Available records:

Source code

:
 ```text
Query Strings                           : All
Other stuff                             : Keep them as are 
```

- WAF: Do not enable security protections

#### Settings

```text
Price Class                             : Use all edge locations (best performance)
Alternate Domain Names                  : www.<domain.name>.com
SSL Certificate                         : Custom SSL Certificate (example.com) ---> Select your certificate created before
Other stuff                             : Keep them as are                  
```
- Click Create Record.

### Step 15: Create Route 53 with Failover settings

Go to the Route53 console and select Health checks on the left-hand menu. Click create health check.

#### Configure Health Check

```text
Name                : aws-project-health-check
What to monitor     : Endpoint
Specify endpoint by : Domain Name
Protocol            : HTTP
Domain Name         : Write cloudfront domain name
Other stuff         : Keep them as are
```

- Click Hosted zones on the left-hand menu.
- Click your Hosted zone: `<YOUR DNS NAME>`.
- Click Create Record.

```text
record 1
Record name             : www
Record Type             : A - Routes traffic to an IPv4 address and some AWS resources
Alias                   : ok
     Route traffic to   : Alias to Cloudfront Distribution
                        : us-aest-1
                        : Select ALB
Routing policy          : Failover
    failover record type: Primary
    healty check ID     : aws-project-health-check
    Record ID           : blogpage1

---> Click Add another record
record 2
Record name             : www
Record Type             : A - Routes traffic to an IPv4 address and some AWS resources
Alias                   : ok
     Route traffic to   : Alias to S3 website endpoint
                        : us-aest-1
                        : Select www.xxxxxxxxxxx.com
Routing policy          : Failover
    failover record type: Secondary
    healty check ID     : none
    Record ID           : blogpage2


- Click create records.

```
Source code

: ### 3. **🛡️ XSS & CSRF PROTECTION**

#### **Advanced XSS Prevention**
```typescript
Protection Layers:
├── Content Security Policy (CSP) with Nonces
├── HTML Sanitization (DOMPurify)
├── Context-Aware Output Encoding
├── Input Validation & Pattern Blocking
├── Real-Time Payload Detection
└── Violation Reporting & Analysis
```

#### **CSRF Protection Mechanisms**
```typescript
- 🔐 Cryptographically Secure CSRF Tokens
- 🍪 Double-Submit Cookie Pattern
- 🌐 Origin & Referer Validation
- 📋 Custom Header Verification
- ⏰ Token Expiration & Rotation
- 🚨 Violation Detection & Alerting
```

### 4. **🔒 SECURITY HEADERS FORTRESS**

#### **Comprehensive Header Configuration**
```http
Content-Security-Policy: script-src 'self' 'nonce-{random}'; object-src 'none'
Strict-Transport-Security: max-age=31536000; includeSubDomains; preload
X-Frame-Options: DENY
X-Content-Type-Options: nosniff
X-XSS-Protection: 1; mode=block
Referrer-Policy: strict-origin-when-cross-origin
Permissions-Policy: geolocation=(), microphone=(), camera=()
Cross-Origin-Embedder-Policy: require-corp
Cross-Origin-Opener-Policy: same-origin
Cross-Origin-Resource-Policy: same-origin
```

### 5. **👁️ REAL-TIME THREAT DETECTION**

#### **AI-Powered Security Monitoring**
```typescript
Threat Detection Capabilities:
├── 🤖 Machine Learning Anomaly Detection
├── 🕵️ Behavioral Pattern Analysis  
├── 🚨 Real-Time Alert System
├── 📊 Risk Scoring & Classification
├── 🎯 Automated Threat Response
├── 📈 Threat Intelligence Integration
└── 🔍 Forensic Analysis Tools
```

Task to carry out: Within the material above, find every line containing the word "none" and copy it.

Expected answer:
    healty check ID     : none
Content-Security-Policy: script-src 'self' 'nonce-{random}'; object-src 'none'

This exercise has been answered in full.